Azerbaijan on Wednesday announced it had ended its military operation in the disputed region of Nagorno-Karabakh, after separatist Armenian forces agreed to lay down their arms and hold reintegration talks.
Baku and the ethnic Armenian authorities in Karabakh said a ceasefire deal had been brokered by Russian peacekeepers to stop the fighting a day after Azerbaijan launched an “anti-terrorist operation.”
The separatists said they had committed to a “full dismantlement” of their forces and the withdrawal of Armenian army units from the region, at the centre of two wars between Armenia and Azerbaijan since the collapse of the Soviet Union.
Azerbaijan’s defence ministry said that “all weapons and heavy armaments are to be surrendered” under the supervision of Russia’s 2,000-strong peacekeeping force on the ground.
Both sides said talks on reintegrating the breakaway territory into the rest of Azerbaijan would be held on Thursday in the city of Yevlakh.
Hours after the ceasefire was announced, Azerbaijani presidential foreign policy advisor Hikmet Hajiyev told reporters Baku promised “safe passage” for the separatists who had laid down their arms.
There was no need for the UN Security Council meeting on the crisis that France had called for on Tuesday, he added.
“Azerbaijan’s agenda is about peaceful reintegration of Karabakh Armenians, and Azerbaijan also supports the normalisation process between Armenia and Azerbaijan,” Hajiyev added.
Charles Michel, president of the EU’s Council of Europe, urged Baku to ensure the safety of Karabakh Armenians.
– Years of conflict –
The stunning collapse of separatist resistance represents a major victory for Azerbaijan’s President Ilham Aliyev in his quest to bring Armenian-majority Nagorno-Karabakh back under Baku’s control.
Jubilant residents in Azerbaijan’s capital expressed hope the deal heralded a definitive victory in — and the end of — the decades-long conflict.
“I was very happy with this news. Finally, the war is over,” 67-year-old pensioner Rana Ahmedova, told AFP.
“This means the end of Armenia,” said the 37-year-old businessman Elbrus Sahverdiyev, echoing the deep-rooted feud being the two nations.
In Yerevan, Prime Minister Nikol Pashinyan said in a televised address that fighting on the ground appeared to have largely subsided and insisted it was “very important” the ceasefire hold.
Again denying his country’s army was in the enclave, he said he expected Russia’s peacekeepers to ensure Karabakh’s 120,000 ethnic-Armenian residents could stay “in their homes, on their land”.
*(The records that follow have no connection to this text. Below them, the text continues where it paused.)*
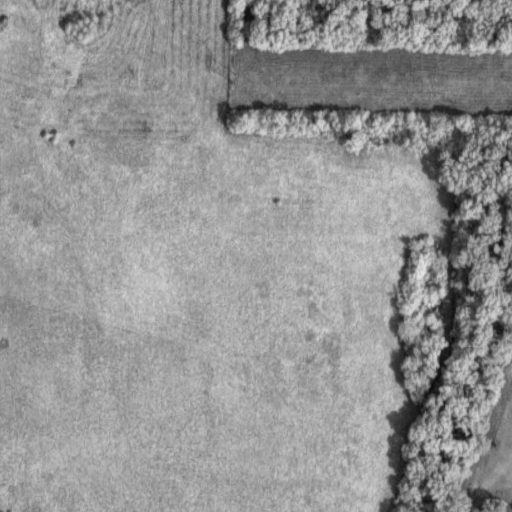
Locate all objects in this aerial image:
power tower: (236, 79)
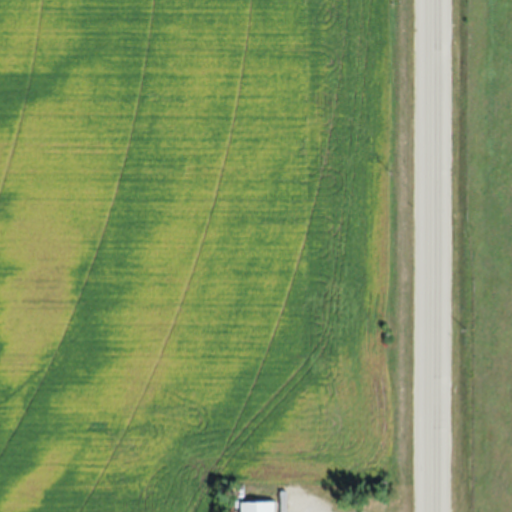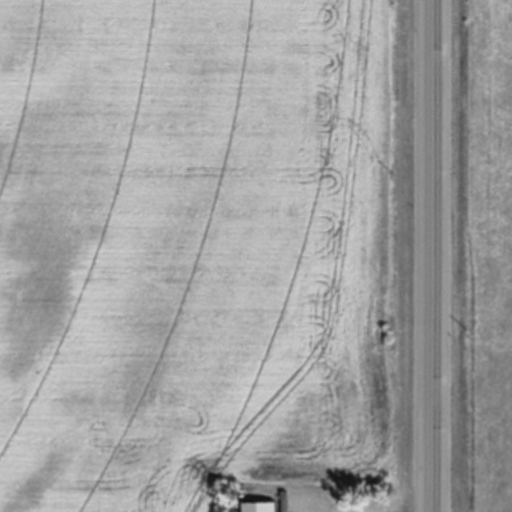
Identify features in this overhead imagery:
crop: (206, 248)
road: (434, 256)
building: (258, 507)
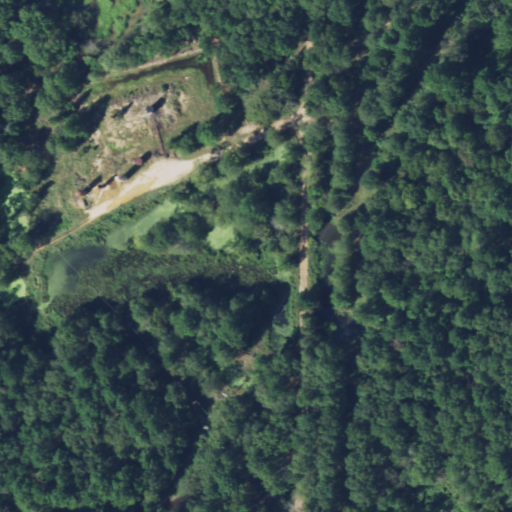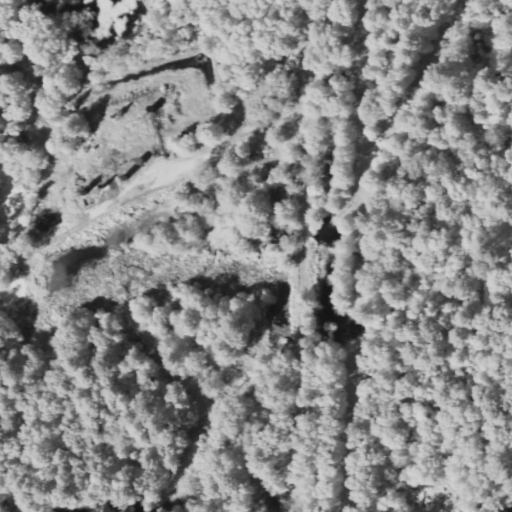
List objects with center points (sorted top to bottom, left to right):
road: (152, 189)
road: (306, 256)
The latest flare-up comes three years after Azerbaijan recaptured swathes of territory in and around the region in a brief war.
Armenia said at least 32 people had been killed and more than 200 wounded by the shelling in Karabakh, as the latest onslaught from Azerbaijan saw artillery, aircraft and drone strikes rock the region.
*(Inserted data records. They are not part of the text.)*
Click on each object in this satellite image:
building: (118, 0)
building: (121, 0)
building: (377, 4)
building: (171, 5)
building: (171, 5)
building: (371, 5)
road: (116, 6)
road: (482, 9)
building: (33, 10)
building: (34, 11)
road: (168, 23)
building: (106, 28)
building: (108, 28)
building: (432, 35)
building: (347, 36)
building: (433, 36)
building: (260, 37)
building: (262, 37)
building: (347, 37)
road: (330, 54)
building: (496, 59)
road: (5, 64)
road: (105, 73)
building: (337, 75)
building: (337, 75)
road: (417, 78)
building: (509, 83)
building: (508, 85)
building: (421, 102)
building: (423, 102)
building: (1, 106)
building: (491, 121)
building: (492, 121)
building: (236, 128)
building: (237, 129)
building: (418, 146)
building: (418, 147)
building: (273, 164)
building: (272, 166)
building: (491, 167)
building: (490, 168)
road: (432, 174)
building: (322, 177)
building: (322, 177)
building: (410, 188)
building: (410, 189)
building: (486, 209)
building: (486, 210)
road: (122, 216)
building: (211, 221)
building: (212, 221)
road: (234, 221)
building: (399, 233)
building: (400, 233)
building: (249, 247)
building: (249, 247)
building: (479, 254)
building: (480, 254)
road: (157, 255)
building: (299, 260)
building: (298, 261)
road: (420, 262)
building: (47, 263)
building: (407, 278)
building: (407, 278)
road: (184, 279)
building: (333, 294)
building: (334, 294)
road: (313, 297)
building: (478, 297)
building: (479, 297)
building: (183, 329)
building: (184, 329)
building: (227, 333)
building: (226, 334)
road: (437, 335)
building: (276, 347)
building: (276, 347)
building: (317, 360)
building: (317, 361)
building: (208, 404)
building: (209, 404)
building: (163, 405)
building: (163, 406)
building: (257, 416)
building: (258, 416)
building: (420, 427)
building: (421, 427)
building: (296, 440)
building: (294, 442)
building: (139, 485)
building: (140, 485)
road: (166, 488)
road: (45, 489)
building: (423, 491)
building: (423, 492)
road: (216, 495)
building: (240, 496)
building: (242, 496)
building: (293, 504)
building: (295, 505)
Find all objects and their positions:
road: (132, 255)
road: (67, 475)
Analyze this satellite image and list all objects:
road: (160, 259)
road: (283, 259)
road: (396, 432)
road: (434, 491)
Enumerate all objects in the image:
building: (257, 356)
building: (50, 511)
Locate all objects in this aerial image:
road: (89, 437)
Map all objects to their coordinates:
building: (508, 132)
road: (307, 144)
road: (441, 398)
Baku said it had taken control of more than 90 military positions in the 24-hour offensive. Russian peacekeepers and separatist forces evacuated thousands of civilians from the fighting.
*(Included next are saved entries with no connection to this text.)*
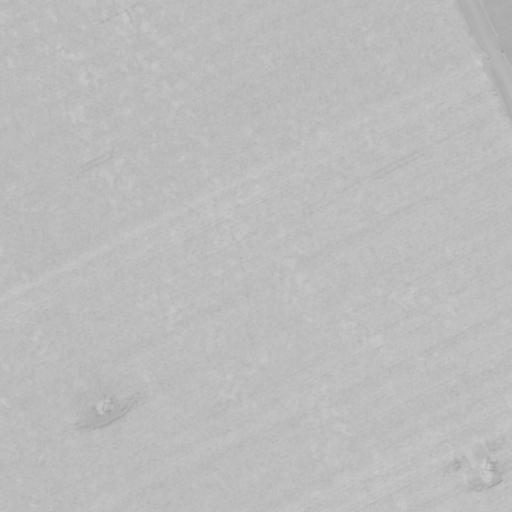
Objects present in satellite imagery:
power tower: (102, 406)
road: (13, 455)
power tower: (485, 466)
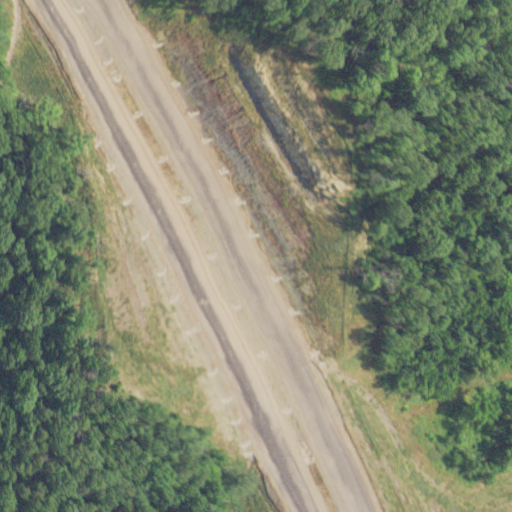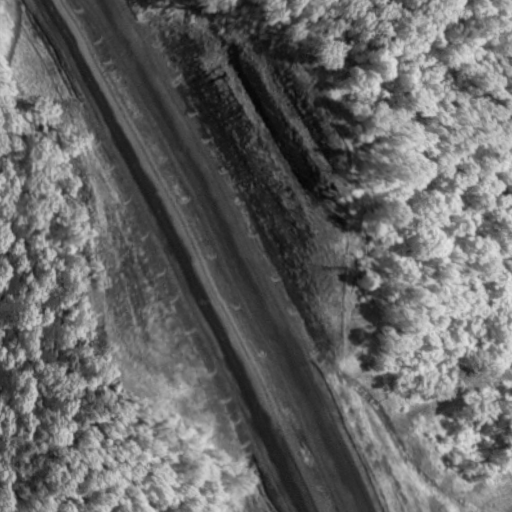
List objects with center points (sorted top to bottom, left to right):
road: (181, 253)
road: (231, 253)
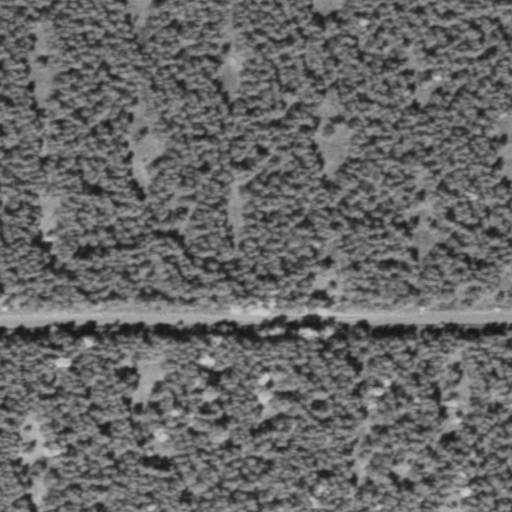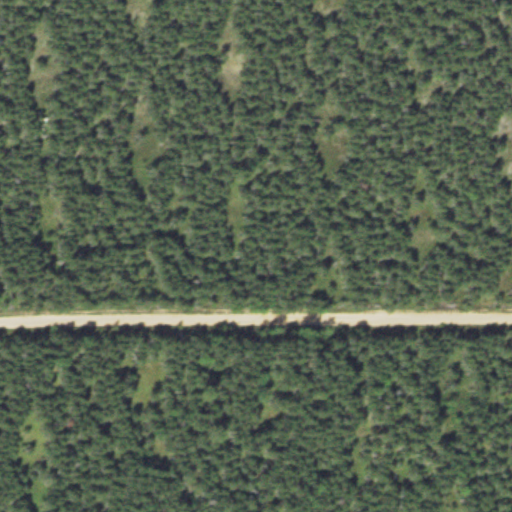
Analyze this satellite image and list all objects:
road: (256, 322)
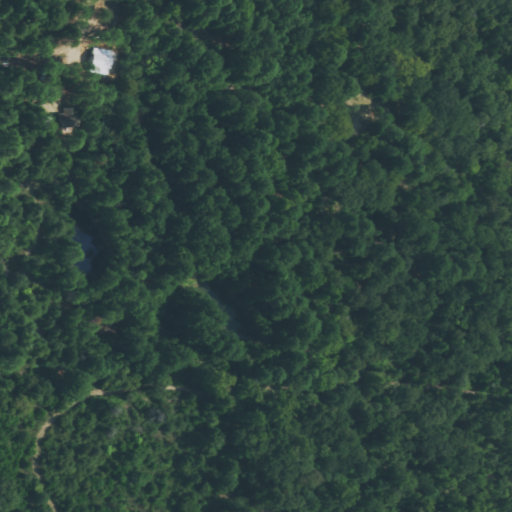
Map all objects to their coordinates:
building: (102, 61)
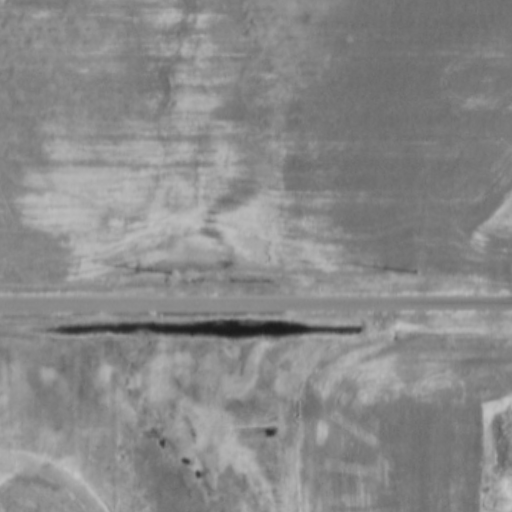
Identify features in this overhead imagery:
road: (256, 301)
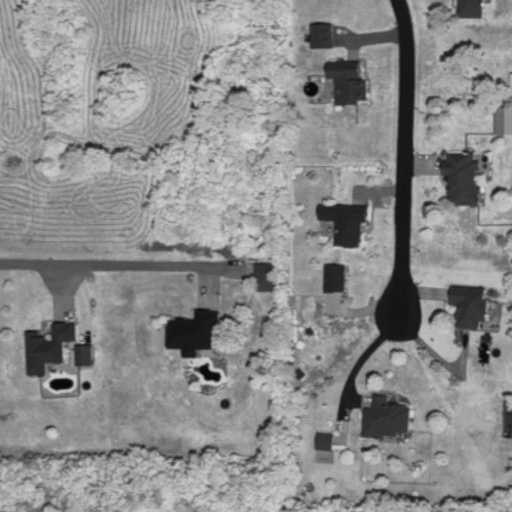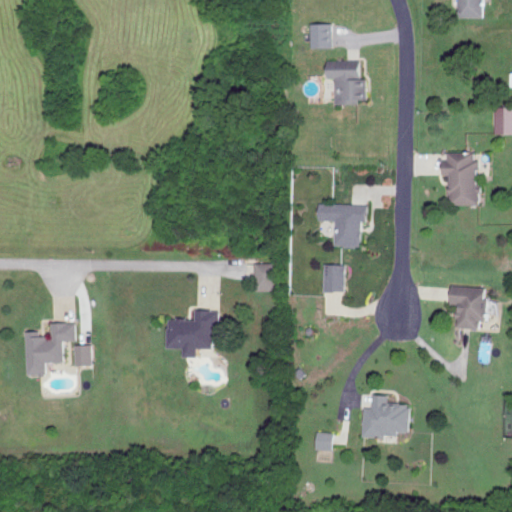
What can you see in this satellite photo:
building: (474, 7)
building: (325, 33)
building: (351, 79)
building: (505, 117)
road: (402, 157)
building: (467, 175)
building: (349, 220)
road: (135, 265)
building: (269, 275)
building: (338, 275)
building: (475, 302)
building: (198, 329)
building: (51, 344)
building: (87, 352)
building: (390, 415)
building: (328, 439)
– International pressure –
The years of conflict have been marked by ethnic cleansing and abuses on both sides, and there are concerns of a fresh refugee crisis as Karabakh’s Armenian population fears being forced out.
Footage posted online by local media appeared to show crowds of people gathering at the Russian-controlled airport in separatist stronghold Stepanakert.
The ceasefire announcement came after Aliyev warned the military operation would continue until the separatists laid down their weapons, despite mounting international pressure to halt fighting.
After the United States and France reached out to the leaders of both Azerbaijan and Armenia, Russia, the United Nations and Pope Francis added to calls to stop the violence.
The outburst of fighting came as Moscow, the traditional power broker in the region, is bogged down and distracted by its war on Ukraine, which has left it isolated by the West.
But its peacekeepers there appeared to have played a key role in helping to negotiate the ceasefire and will now oversee its implementation.
Russian President Vladimir Putin said he now hoped for a “peaceful” resolution in Karabakh, adding that Moscow has been in contact with all sides in the conflict.
– Armenia protests –
Armenia had recently accused Azerbaijan of a troop build-up around the disputed territory and Baku has long harboured the goal of one day retaking the territory it lost to Armenian forces in a war in the 1990s.
Turkey, a historic ally of predominantly Muslim Azerbaijan that views mostly Christian Armenia as one of its main regional rivals, had called the operation “justified”, while urging “comprehensive negotiations”.
The capitulation in Karabakh ratchets up domestic pressure on Pashinyan, who has faced stinging criticism at home for making concessions to Azerbaijan since the 2020 loss.
The Armenian leader insisted that his government had not been involved in drafting the latest ceasefire deal.
Small groups of protesters waving the separatist region’s flags blocked a main road in Armenia’s capital Yerevan as riot police protected official buildings.